What the exercise asks: Lines in the listing below that hold "cookies" are the ones to copy.
Data in this exercise: Begin
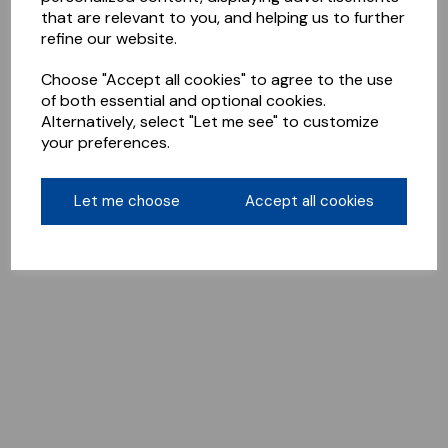
that are relevant to you, and helping us to further
refine our website.
Choose "Accept all cookies" to agree to the use
of both essential and optional cookies.
Alternatively, select "Let me see" to customize
your preferences.
Let me choose
Accept all cookies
Data in this exercise: End
Your solution:
Choose "Accept all cookies" to agree to the use
of both essential and optional cookies.
Accept all cookies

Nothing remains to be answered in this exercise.